As the leader of the witch hunt against Rockstar Games, makers of Grand Theft Auto: San Andreas, for hidden sex features locked away in the game’s code, Miami attorney Jack Thompson is now turning his prudish gaze on those pansexual inhabitants of Pleasantville, The Sims! Apparently Mr. Thompson has discovered that the “blur” over the Sims’ nongenitals can be turned off, revealing… smooth, blank nothingness! However, in his words, “The blur is an admission that even the ‘Ken and Barbie’ features should not be displayed.”

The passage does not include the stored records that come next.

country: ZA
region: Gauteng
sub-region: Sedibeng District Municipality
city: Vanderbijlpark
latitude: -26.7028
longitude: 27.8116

His objection is, of course, retarded nonsense. With that said, let’s talk about the real sex mods you can find for The Sims. The original Sims game has a wealth of kinky add-ons you can purchase and download, include an automatic spanking machine, adult magazines/video (with full masturbation functionality), a blowjob changing room, and infinite dominatrix outfits and sexual positions. Check out this old Fleshbot article for even more sexy fun with the original Sims. The Sims 2, which I have wasted countless hours playing in the past few weeks thanks to the birthday generosity of one of my loyal readers, has fewer options, but there are anatomically correct nude skins available for both humans and aliens.

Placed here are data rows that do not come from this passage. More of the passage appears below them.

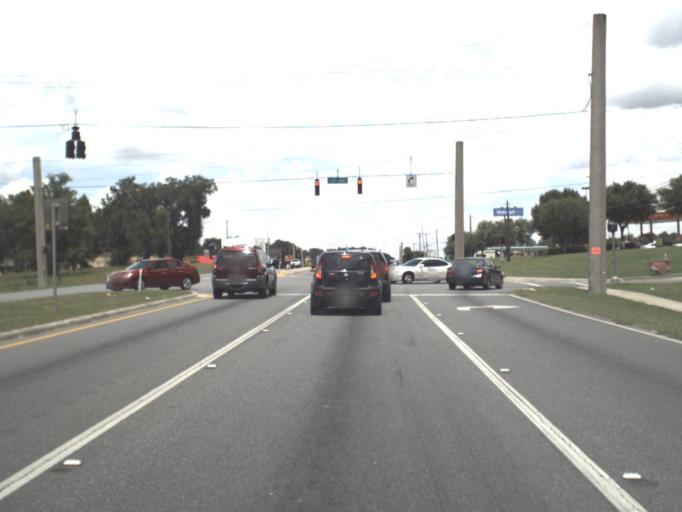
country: US
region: Florida
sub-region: Suwannee County
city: Live Oak
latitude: 30.3228
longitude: -82.9677
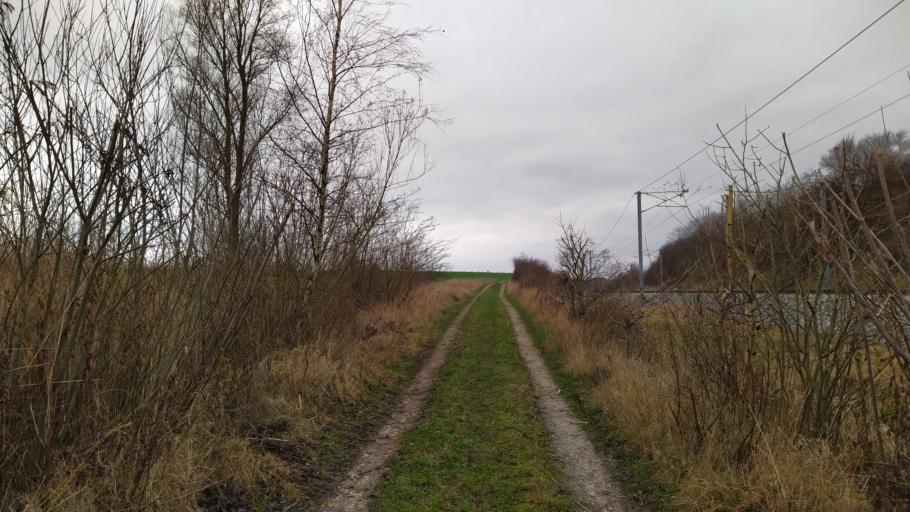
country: DK
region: Capital Region
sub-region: Egedal Kommune
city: Vekso
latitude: 55.7503
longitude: 12.2350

If you are offended by animated people doing the nasty, please visit Jack Thompson’s sex web site, or email him directly here.
On the flip side of the lawyer/vigilante coin: Hero of the common man Eliot Spitzer just nailed Sony for paying radio stations to play their crap music, including such shams as J. Lo and Franz Ferdinand! We all knew this was happening, but I personally thought it was legal. I wonder if it is still okay to bribe bloggers by giving them fancy electronic presents. My message to Sony execs: I will say whatever you want about J. Lo, but please make sure the item costs at least $50. The Showgirls: VIP Edition DVD would be excellent. Thanks.